2008年公開のアメリカ映画。
主演はあのミッキー・ロークだ。
僕にとってのミッキー・ロークは、1980年代の超かっこよくてセクシーな男の代表格だった。彼が持っているものを何ひとつ持っていない僕の憧れのスターだった。
その後のボクサーへの転向、猫パンチと揶揄されたボクシングの試合や整形手術、激太りなどの話題は辛いものがあったが、実のところ今でもミッキー・ロークは、僕にとってナインハーフのジョン・グレイであり、エンゼルハートの探偵ハリーであり、死にゆく者への祈りのマーティンなのである。顔はずいぶん変わっちまったけど。
そんなミッキー・ロークが、80年代に全盛期をむかえて活躍したかつての名レスラー役を演じて話題となったのが、この「レスラー」という作品だ。
ミッキー・ロークの俳優としての実際の栄光と挫折の姿と、役上のプロレスラーであるランディの姿がダブって見えることでも評判となったこの作品、第65回ヴェネツィア国際映画祭では金獅子賞を受賞したほか、第66回ゴールデングローブ賞主演男優賞及び歌曲賞を受賞。受賞は逃したものの、第81回アカデミー賞にも主演男優賞と助演女優賞にノミネートされた。
ストーリーはいたって単純である。
1980年代に栄光を極めた人気プロレスラーだったランディ(ミッキー・ローク)は、すでに全盛期を過ぎ去り、現在はローカルなプロレスのリングに週末だけ上がってわずかなファイトマネーを得ながら、平日はスーパーでのアルバイトをしてトレーラーハウスで独り暮らしの身。ボロボロの肉体を酷使しながらも、過去の栄光を忘れられずにいる。
実際には栄光も金も家族の愛もすべて失い、端から見れば惨めな生活をおくっているのだが。
それでも、プロレスの舞台に立つことができればまだよかった。筋肉を維持するためのステロイドなどの薬物の長年の摂取により、ランディはある日試合後に心臓発作で倒れてしまう。心臓バイパス手術を受けるほどの重症である。
医師からは、もうプロレスをすることは無理だと告げられてやむなく引退を決意。
むかつく上司に頼んで、フルタイムでスーパーで働くことにした。
意気消沈したランディは、なじみのストリッパーに告るも見事玉砕。
疎遠になっていた娘ともなんとか関係を修復できそうだったのに、コカインをキメて見知らぬ女とのセッ◯スに溺れたせいで、約束をすっぽかしてしまい愛想を尽かされる。
もう自分にはプロレス以外に何も残っていないと悟ったランディは、爆弾を抱えた心臓でファンが待つ試合のリングに立つ。

| 作業内容 |
[a] 次の記述(i)〜(iii)が本文と一致するかを「はい」か「いいえ」で答え、判断の決め手となる本文の語句を正確に引用してください。
(i) この作品はヴェネツィア国際映画祭で金獅子賞を受賞した。
(ii) この作品はアカデミー賞で主演男優賞を受賞した。
(iii) ランディは平日にスーパーでアルバイトをしている。
[b] ランディが試合後に心臓発作で倒れた原因として本文が挙げているものを、1〜3文で説明してください。
[c] 本文のうち「主演はあのミッキー・ロークだ。」から「医師からは、もうプロレスをすることは無理だと告げられてやむなく引退を決意。」までを、両端を含めてそのまま書き写してください。

| 記録一覧 |

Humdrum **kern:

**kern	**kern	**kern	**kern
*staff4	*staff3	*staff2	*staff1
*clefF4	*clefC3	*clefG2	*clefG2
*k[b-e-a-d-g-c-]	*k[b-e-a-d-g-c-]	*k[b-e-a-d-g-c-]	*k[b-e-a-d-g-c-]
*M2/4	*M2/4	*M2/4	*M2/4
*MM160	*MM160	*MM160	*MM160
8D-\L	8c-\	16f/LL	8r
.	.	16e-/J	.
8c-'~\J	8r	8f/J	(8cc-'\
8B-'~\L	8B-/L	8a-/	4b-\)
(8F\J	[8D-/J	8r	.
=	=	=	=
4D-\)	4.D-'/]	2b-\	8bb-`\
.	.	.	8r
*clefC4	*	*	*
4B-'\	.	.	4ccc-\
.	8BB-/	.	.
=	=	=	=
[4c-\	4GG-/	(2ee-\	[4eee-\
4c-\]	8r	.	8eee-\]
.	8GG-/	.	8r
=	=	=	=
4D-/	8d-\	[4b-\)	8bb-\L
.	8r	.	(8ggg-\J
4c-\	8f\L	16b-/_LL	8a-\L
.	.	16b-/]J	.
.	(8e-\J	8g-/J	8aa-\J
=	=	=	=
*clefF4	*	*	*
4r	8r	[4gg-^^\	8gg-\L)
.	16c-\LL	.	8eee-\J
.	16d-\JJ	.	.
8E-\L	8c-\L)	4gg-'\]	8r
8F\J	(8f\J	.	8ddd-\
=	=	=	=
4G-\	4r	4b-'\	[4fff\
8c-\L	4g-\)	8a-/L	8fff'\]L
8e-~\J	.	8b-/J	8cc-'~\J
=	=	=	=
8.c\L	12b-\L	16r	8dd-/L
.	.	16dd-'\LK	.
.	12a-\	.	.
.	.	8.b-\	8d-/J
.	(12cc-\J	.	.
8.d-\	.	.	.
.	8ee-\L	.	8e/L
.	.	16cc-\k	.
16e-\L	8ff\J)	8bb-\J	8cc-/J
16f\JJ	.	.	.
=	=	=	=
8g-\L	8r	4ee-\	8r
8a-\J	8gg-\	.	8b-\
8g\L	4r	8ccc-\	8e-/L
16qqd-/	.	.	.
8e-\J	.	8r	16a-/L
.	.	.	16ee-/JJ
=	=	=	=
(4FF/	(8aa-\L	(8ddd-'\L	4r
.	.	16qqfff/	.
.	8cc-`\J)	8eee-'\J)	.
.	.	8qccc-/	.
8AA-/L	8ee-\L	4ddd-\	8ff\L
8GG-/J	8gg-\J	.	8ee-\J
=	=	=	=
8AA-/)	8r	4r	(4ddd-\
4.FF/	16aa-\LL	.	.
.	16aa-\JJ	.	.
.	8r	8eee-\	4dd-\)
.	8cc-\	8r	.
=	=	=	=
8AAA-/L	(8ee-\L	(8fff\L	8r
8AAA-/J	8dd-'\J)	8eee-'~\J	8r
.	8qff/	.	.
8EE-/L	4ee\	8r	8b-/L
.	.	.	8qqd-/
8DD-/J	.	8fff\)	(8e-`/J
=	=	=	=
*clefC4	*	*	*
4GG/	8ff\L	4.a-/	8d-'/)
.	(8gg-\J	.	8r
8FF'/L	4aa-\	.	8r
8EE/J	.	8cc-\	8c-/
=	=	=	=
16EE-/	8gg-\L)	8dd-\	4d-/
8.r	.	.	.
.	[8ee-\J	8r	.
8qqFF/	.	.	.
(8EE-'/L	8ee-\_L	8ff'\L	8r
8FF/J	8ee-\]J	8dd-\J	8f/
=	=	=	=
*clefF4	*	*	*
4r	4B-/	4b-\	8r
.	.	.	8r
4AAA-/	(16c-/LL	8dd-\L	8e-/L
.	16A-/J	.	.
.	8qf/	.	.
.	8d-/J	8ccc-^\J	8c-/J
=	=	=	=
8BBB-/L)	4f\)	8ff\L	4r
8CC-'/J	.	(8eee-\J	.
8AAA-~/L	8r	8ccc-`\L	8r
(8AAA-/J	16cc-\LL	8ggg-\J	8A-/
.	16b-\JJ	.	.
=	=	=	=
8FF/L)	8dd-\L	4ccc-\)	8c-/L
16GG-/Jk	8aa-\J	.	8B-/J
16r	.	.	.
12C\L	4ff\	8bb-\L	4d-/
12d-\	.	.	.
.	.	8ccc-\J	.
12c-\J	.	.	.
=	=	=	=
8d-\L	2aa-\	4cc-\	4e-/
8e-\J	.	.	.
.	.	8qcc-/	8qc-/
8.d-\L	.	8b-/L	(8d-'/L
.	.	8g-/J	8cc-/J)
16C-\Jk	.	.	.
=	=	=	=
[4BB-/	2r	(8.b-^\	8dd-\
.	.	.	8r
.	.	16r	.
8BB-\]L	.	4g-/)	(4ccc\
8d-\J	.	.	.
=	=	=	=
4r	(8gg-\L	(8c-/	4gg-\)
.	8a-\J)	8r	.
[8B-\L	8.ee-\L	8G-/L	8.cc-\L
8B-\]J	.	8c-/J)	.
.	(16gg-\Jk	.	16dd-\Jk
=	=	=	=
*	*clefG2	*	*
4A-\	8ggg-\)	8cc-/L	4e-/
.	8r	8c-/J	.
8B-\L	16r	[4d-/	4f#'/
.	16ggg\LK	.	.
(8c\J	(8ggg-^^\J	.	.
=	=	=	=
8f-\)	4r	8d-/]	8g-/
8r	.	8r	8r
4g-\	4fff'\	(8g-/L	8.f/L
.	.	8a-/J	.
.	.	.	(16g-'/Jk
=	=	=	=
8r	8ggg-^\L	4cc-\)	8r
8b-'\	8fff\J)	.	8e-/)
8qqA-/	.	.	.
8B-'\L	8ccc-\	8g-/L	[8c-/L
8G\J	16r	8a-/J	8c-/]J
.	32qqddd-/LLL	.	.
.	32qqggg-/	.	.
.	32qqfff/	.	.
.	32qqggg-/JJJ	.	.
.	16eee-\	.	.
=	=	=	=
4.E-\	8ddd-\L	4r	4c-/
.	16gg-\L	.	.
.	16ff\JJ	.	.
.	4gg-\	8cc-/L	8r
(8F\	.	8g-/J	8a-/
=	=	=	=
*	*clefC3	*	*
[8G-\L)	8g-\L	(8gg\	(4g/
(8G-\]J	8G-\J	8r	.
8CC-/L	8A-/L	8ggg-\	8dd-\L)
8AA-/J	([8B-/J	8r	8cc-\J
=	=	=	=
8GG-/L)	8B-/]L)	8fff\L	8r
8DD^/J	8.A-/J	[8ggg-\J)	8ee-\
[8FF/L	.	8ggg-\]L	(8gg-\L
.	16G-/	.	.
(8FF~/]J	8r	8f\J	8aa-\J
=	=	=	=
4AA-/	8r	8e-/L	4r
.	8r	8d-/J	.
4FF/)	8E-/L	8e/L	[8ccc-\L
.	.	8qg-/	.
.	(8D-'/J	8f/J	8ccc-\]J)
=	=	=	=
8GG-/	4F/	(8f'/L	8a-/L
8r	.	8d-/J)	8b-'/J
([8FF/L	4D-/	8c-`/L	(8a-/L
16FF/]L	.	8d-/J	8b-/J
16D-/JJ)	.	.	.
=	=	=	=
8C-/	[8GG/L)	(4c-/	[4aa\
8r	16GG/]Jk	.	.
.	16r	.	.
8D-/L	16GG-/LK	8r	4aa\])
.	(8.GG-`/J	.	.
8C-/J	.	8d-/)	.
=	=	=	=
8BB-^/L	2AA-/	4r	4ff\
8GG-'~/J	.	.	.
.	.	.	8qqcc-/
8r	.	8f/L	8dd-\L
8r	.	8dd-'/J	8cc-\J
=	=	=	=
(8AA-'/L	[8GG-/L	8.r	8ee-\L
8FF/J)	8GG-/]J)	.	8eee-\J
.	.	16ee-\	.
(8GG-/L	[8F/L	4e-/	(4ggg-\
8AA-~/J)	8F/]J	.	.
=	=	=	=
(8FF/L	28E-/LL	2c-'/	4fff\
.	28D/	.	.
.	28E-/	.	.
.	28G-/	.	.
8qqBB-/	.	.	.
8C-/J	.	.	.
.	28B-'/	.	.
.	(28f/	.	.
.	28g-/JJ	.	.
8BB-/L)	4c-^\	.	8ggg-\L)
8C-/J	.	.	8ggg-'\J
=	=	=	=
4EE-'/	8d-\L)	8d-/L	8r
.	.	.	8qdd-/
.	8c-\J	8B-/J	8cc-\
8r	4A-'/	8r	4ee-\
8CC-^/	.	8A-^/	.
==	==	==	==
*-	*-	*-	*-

| 各課題の結果 |
[a]
(i) はい。「第65回ヴェネツィア国際映画祭では金獅子賞を受賞した」
(ii) いいえ。「受賞は逃したものの、第81回アカデミー賞にも主演男優賞と助演女優賞にノミネートされた」
(iii) はい。「平日はスーパーでのアルバイトをして」

[b] ランディは筋肉を維持するために、ステロイドなどの薬物を長年摂取していました。それが原因で、ある日の試合後に心臓発作で倒れました。

[c]
主演はあのミッキー・ロークだ。
僕にとってのミッキー・ロークは、1980年代の超かっこよくてセクシーな男の代表格だった。彼が持っているものを何ひとつ持っていない僕の憧れのスターだった。
その後のボクサーへの転向、猫パンチと揶揄されたボクシングの試合や整形手術、激太りなどの話題は辛いものがあったが、実のところ今でもミッキー・ロークは、僕にとってナインハーフのジョン・グレイであり、エンゼルハートの探偵ハリーであり、死にゆく者への祈りのマーティンなのである。顔はずいぶん変わっちまったけど。
そんなミッキー・ロークが、80年代に全盛期をむかえて活躍したかつての名レスラー役を演じて話題となったのが、この「レスラー」という作品だ。
ミッキー・ロークの俳優としての実際の栄光と挫折の姿と、役上のプロレスラーであるランディの姿がダブって見えることでも評判となったこの作品、第65回ヴェネツィア国際映画祭では金獅子賞を受賞したほか、第66回ゴールデングローブ賞主演男優賞及び歌曲賞を受賞。受賞は逃したものの、第81回アカデミー賞にも主演男優賞と助演女優賞にノミネートされた。
ストーリーはいたって単純である。
1980年代に栄光を極めた人気プロレスラーだったランディ(ミッキー・ローク)は、すでに全盛期を過ぎ去り、現在はローカルなプロレスのリングに週末だけ上がってわずかなファイトマネーを得ながら、平日はスーパーでのアルバイトをしてトレーラーハウスで独り暮らしの身。ボロボロの肉体を酷使しながらも、過去の栄光を忘れられずにいる。
実際には栄光も金も家族の愛もすべて失い、端から見れば惨めな生活をおくっているのだが。
それでも、プロレスの舞台に立つことができればまだよかった。筋肉を維持するためのステロイドなどの薬物の長年の摂取により、ランディはある日試合後に心臓発作で倒れてしまう。心臓バイパス手術を受けるほどの重症である。
医師からは、もうプロレスをすることは無理だと告げられてやむなく引退を決意。